Questa pagina è stata trascritta e formattata, ma deve essere riletta. |
— 999 — |
Gli affanni domestici, e fors’anco il dover costatare con tanto suo dolore come la scienza da esso praticata non giovasse sventuratamente a salvare coloro che più gli erano cari, lo indussero ad abbandonarne la pratica. Nel 1842 il colleggio di Voltri lo eleggeva a proprio rappresentante nel Parlamento nazionale.
Non appena egli si fu seduto in questo, che si mise nel centro destro alla cui testa trovavasi l’onorevole conte di Revel, sotto la cui bandiera si oppose ai piani finanziari del conte di Cavour.
Questo grand’uomo di Stato si sa che non poteva essere sul principio della sua amministrazione molto popolare, come non lo era di fatti, giacchè la popolazione del regno subalpino, che si sentiva pesare addosso troppo gravemente i balzelli ch’egli con molto coraggio civile proponeva e sosteneva dinanzi al Parlamento, non poteva andare a riflettere, a bella prima, che quei balzelli stessi dovevano dare i mezzi, non d’ingrandire e di profittare al Piemonte, ma sibbene di fare l’Italia.

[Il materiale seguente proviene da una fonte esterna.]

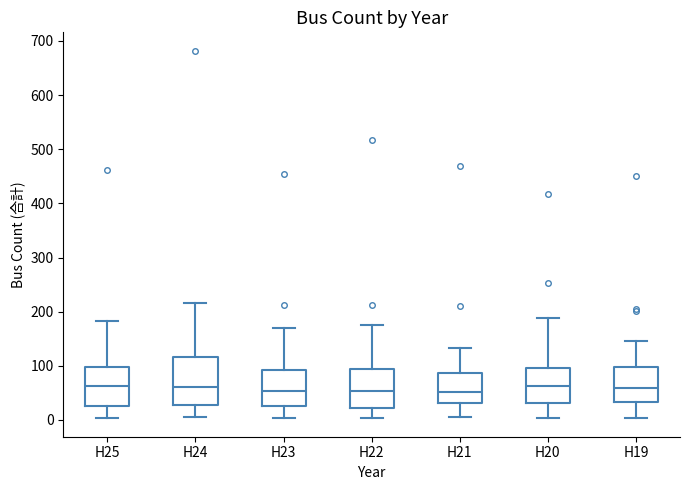

Comparing the boxes themselves (not the whiskers), which one is the tallest?

H24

Il conte di Revel aveva quindi assai bel giuoco a combattere le leggi presentate dal conte di Cavour, e questi in quel tempo era l’impopolare, e il popolarissimo era il suo onorevole contradditore.
Lorenzo Ghiglini, dal canto suo, nella prima legislatura come nelle altre consecutive, nelle quali fu sempre rieletto dallo stesso colleggio di Voltri, si manifestò sempre avverso alla politica cavouriana e fino agli ultimi tempi in cui sede nella Camera elettiva, cioè fino al 1859, nelle occasioni solenni prese la parola e pronunciò discorsi a più d’un titolo rimarchevoli, sempre però diretti a combattere la politica dell’eminente ministro.
Il Ghiglini come il conte di Revel suo capo-fila, avevano una ragione, se non eccellente, almeno speciosa di opporsi così agli intendimenti del conte di Cavour. Essi non negavano certo il sommo suo ingegno e l’ardimento e la vastità dei suoi concepimenti.
Ma appunto si spaventavano della immensità di questi, e temevano che l’ardimento suo non dovesse trascendere in temerità.